When a store executes, it goes into the store queue. It can commit to L1D and become globally visible at any time after it retires, but not before; unretired instructions are treated as speculative and thus their architectural effects must not be visible outside the CPU core. Speculative loads have no architectural effect, only microarchitectural1.

So if both stores become ready to commit at "the same time" (clocks are not necessarily synchronized between cores), one or the other will have its RFO succeed first and gain exclusive access, and make its store data globally visible. Then, soon after, the other core's RFO will succeed and update the cache line with its data, so its store comes second in the global store order observed by all other cores.

x86 has a total-store-order memory model where all cores observe the same order even for stores to different cache lines (except for always seeing their own stores in program order). Some weakly-ordered architectures like PowerPC would allow some cores to see a different total order from other cores, but this reordering can only happen between stores to different lines. There is always a single modification order for a single cache line. (Reordering of loads with respect to each other and other stores means that you have to be careful how you go about observing things on a weakly ordered ISA, but there is a single order of modification for a cache line, imposed by MESI).

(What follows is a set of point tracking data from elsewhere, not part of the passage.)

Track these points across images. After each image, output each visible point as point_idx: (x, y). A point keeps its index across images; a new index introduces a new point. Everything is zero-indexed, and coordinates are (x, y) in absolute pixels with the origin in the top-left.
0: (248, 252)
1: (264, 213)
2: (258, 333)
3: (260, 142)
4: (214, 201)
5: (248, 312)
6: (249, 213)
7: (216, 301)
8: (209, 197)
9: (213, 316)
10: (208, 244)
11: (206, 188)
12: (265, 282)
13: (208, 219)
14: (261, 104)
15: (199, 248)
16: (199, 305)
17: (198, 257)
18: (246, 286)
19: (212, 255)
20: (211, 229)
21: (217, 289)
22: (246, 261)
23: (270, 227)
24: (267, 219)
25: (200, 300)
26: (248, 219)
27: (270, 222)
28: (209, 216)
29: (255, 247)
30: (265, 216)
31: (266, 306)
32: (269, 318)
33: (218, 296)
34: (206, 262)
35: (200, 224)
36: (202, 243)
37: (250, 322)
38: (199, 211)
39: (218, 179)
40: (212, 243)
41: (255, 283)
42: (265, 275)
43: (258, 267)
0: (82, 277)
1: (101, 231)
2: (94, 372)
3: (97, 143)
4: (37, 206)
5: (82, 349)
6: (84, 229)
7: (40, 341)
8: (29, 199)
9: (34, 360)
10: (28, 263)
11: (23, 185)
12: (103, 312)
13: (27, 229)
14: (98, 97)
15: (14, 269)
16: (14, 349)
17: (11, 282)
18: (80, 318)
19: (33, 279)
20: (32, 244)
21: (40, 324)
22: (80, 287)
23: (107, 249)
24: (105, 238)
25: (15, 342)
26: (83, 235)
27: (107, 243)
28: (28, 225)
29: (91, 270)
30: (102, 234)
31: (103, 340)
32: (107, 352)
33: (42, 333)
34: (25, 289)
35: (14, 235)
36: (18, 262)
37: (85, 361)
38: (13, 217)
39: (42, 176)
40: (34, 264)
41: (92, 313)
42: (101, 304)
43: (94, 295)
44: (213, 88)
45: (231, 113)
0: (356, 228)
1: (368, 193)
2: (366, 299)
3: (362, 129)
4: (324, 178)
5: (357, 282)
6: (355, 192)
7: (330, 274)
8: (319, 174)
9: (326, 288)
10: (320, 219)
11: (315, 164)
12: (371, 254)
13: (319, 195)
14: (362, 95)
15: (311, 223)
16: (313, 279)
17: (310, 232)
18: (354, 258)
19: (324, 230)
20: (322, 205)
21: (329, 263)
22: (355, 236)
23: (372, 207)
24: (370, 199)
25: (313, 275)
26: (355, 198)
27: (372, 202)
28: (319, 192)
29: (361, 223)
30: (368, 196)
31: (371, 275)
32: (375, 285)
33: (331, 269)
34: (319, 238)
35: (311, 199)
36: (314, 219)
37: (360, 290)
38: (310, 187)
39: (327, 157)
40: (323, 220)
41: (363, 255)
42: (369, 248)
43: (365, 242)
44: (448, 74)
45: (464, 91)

Which one wins the race might depend on something as prosaic as the layout of the cores on the ring bus relative to which slice of shared L3 cache that line maps to. (Note the use of the word "race": this is the kind of race which "race condition" bugs describe. It's not always wrong to write code where two unsynchronized stores update the same location and you don't care which one wins, but it's rare.)

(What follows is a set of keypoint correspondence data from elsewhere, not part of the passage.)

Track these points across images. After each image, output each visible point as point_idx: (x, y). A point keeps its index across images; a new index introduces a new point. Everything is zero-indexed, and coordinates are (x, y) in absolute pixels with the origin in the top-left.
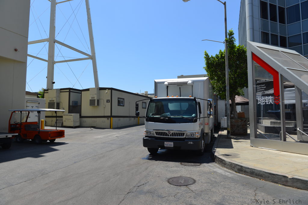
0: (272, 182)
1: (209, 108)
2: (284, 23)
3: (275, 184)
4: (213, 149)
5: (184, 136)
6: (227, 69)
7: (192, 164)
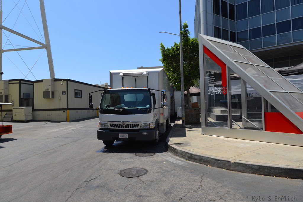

BTW, modern x86 CPUs have hardware arbitration for the case when multiple cores contend for atomic read-modify-write to the same cache line (and thus are holding onto it for multiple clock cycles to make lock add byte [rdi], 1 atomic), but regular loads/stores only need to own a cache line for a single cycle to execute a load or commit a store. I think the arbitration for locked instructions is a different thing from which core wins when multiple cores are trying to commit stores to the same cache line. Unless you use a pause instruction, cores assume that other cores aren't modifying the same cache line, and speculatively load early, and thus will suffer memory-ordering mis-speculation if it does happen. (What are the latency and throughput costs of producer-consumer sharing of a memory location between hyper-siblings versus non-hyper siblings?)

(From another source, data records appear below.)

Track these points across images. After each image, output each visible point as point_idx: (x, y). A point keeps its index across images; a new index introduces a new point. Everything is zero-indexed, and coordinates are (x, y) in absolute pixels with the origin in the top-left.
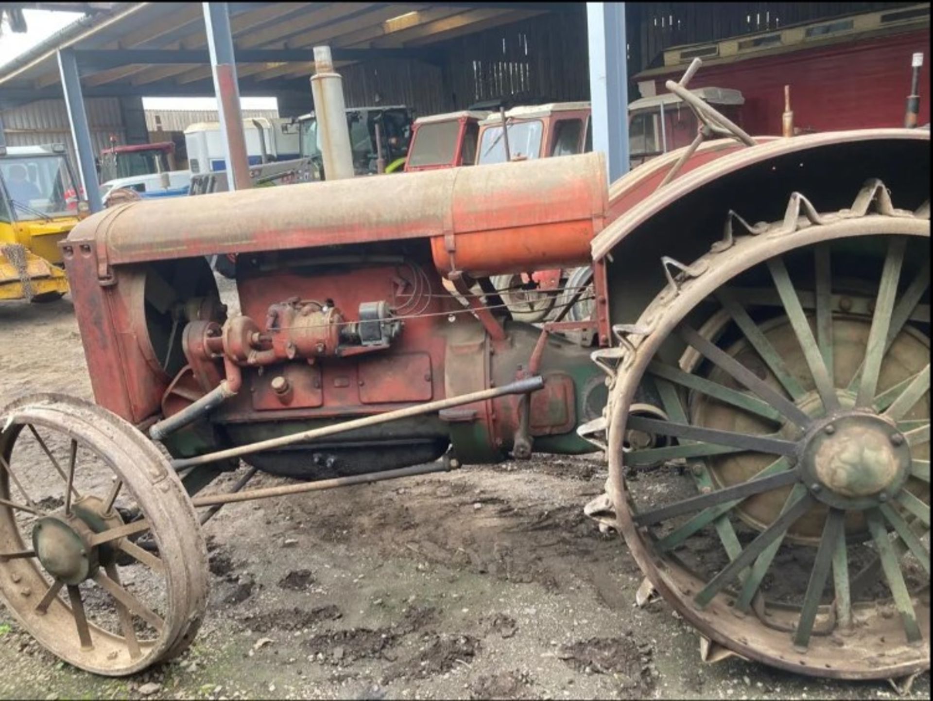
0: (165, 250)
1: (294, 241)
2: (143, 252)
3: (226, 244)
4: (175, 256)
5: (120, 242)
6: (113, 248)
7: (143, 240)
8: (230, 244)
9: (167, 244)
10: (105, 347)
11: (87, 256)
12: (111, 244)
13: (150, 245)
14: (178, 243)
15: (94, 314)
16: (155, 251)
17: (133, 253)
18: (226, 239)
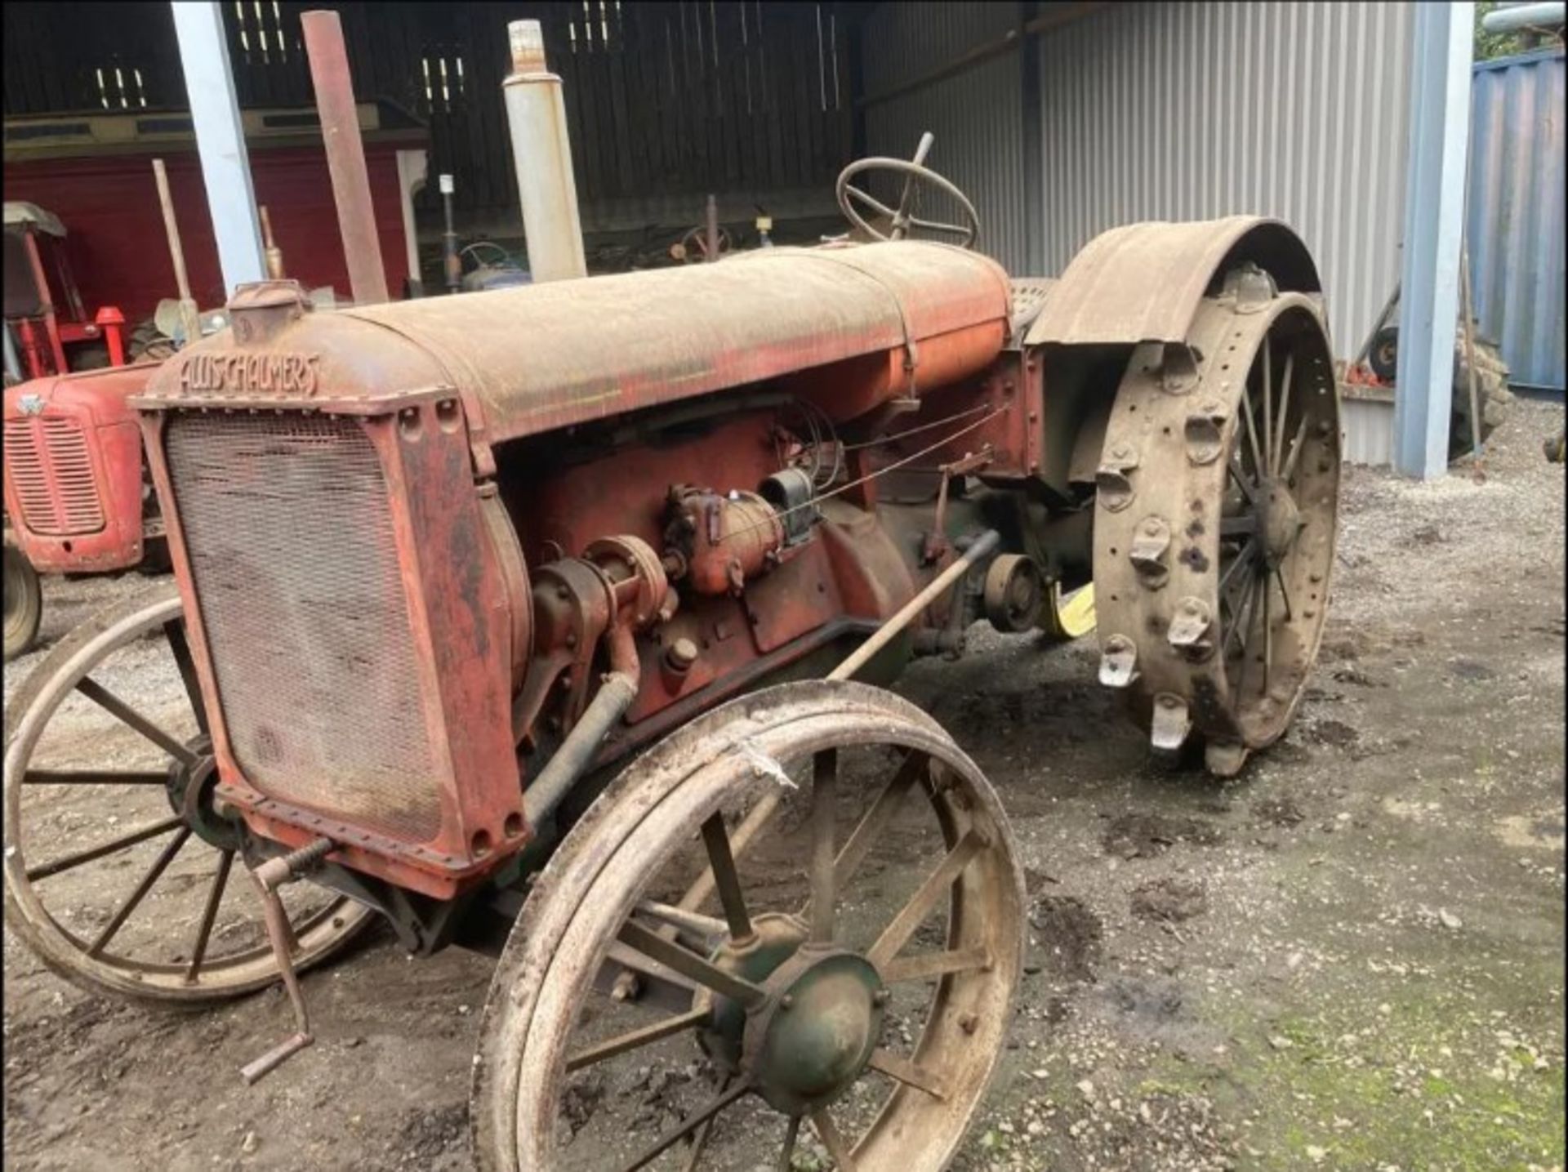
0: (588, 400)
1: (757, 369)
2: (549, 407)
3: (677, 379)
4: (603, 412)
5: (505, 388)
6: (496, 406)
7: (552, 381)
8: (683, 379)
9: (590, 387)
10: (483, 649)
11: (450, 428)
12: (486, 395)
13: (562, 392)
14: (609, 383)
15: (463, 572)
16: (571, 403)
17: (533, 412)
18: (676, 371)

IDK if anything similar happens when two threads are both just storing without loading, but probably not because stores aren't speculatively reordered and are decoupled from out-of-order execution by the store queue. Once a store instruction retires, the store is definitely going to happen, so OoO exec doesn't have to wait for it to actually commit. (And in fact it has to retirem from the OoO core before it can commit, because that's how the CPU knows it's non-speculative; i.e. that no earlier instruction faulted or was a mispredicted branch)


Footnotes:

  1. Spectre blurs that line by using a cache-timing attack to read microarchitectural state into the architectural state.